An important aspect of generalized linear modeling is the selection of explanatory variables in the model. Changes in goodness-of-fit statistics are often used to evaluate the contribution of subsets of explanatory variables to a particular model. The deviance, defined to be twice the difference between the maximum attainable log likelihood and the log likelihood of the model under consideration, is often used as a measure of goodness of fit. The maximum attainable log likelihood is achieved with a model that has a parameter for every observation. See the section Goodness of Fit on page 1656 for formulas for the deviance.

One strategy for variable selection is to fit a sequence of models, beginning with a simple model with only an intercept term, and then include one additional explanatory variable in each successive model. You can measure the importance of the additional explanatory variable by the difference in deviances or fitted log likelihoods between successive models. Asymptotic tests computed by the GENMOD procedure enable you to assess the statistical significance of the additional term .

The GENMOD procedure enables you to fit a sequence of models, up through a maximum number of terms specified in a MODEL statement. A table summarizes twice the difference in log likelihoods between each successive pair of models. This is called a Type 1 analysis in the GENMOD procedure, because it is analogous to Type I (sequential) sums of squares in the GLM procedure. As with the PROC GLM Type I sums of squares, the results from this process depend on the order in which the model terms are fit.
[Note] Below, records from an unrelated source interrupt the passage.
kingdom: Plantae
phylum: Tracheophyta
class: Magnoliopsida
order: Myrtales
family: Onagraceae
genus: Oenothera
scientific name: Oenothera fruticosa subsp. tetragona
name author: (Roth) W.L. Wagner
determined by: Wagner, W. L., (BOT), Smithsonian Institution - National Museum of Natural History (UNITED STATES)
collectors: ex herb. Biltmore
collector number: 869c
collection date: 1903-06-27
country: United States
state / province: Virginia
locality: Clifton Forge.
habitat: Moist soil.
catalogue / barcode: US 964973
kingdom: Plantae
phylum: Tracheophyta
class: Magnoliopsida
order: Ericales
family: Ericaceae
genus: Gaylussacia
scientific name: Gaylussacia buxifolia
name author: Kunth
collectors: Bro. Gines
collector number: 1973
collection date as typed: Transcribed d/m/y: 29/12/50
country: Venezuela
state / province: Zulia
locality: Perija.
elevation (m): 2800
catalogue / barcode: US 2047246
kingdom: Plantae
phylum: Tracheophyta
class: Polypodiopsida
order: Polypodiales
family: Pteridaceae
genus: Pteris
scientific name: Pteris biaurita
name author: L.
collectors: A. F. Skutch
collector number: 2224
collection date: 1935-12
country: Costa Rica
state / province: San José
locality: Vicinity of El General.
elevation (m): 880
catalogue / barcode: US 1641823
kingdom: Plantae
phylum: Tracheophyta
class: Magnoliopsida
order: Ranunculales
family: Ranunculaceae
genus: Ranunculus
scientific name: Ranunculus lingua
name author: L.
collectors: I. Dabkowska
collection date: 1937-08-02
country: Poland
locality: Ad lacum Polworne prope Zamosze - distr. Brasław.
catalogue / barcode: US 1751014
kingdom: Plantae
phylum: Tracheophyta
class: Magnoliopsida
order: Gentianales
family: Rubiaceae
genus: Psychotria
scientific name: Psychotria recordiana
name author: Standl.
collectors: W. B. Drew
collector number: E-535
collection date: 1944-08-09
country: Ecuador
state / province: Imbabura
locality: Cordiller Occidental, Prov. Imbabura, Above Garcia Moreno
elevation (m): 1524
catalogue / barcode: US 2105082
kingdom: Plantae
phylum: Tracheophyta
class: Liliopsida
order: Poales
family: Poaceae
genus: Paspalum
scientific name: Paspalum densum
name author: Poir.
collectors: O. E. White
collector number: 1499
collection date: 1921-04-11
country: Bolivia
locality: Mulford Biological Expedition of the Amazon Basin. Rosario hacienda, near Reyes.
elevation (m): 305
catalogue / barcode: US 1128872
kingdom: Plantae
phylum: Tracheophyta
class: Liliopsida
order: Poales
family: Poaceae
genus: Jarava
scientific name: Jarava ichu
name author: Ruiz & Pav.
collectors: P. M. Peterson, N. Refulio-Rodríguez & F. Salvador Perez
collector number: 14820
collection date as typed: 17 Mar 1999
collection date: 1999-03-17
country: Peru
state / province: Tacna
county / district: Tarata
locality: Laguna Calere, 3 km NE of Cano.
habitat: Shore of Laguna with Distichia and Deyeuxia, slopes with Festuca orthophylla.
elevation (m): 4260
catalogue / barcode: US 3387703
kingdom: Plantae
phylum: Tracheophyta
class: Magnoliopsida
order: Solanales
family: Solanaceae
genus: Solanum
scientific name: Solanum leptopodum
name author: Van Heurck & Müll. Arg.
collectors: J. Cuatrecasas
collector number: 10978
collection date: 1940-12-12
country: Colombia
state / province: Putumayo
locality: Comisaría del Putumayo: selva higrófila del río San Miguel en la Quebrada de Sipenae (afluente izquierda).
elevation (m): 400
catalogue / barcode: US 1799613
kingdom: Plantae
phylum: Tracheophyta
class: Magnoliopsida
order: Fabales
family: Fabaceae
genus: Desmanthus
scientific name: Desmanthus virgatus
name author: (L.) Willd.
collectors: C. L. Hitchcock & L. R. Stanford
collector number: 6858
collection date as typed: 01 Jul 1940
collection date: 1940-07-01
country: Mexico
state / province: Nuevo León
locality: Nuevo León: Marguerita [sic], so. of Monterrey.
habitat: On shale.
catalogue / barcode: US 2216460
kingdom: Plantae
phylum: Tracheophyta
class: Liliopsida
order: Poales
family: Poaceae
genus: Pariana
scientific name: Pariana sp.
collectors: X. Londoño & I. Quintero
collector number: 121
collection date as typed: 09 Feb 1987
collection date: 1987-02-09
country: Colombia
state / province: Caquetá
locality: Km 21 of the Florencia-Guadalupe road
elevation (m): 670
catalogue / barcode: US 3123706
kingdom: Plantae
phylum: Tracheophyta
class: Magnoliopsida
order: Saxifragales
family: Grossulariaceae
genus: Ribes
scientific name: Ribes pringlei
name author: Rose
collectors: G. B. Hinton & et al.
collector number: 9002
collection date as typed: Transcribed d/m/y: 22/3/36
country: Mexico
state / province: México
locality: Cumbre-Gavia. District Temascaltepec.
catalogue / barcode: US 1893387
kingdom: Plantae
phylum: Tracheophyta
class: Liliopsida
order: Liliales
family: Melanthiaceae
The GENMOD procedure also generates a Type 3 analysis analogous to Type III sums of squares in the GLM procedure. A Type 3 analysis does not depend on the order in which the terms for the model are specified. A GENMOD procedure Type 3 analysis consists of specifying a model and computing likelihood ratio statistics for Type III contrasts for each term in the model. The contrasts are defined in the same way as they are in the GLM procedure. The GENMOD procedure optionally computes Wald statistics for Type III contrasts. This is computationally less expensive than likelihood ratio statistics, but it is thought to be less accurate because the specified significance level of hypothesis tests based on the Wald statistic may not be as close to the actual significance level as it is for likelihood ratio tests.

A Type 3 analysis generalizes the use of Type III estimable functions in linear models. Briefly, a Type III estimable function (contrast) for an effect is a linear function of the model parameters that involves the parameters of the effect and any interactions with that effect. A test of the hypothesis that the Type III contrast for a main effect is equal to 0 is intended to test the significance of the main effect in the presence of interactions. See Chapter 32, The GLM Procedure, and Chapter 11, The Four Types of Estimable Functions, for more information about Type III estimable functions. Also refer to Littell, Freund, and Spector (1991).

Additional features of the GENMOD procedure are

likelihood ratio statistics for user -defined contrasts, that is, linear functions of the parameters, and p -values based on their asymptotic chi-square distributions
estimated values, standard errors, and confidence limits for user-defined contrasts and least-squares means
ability to create a SAS data set corresponding to most tables displayed by the procedure (see Table 31.3 on page 1694)
confidence intervals for model parameters based on either the profile likelihood function or asymptotic normality
syntax similar to that of PROC GLM for the specification of the response and model effects, including interaction terms and automatic coding of classification variables
ability to fit GEE models for clustered response data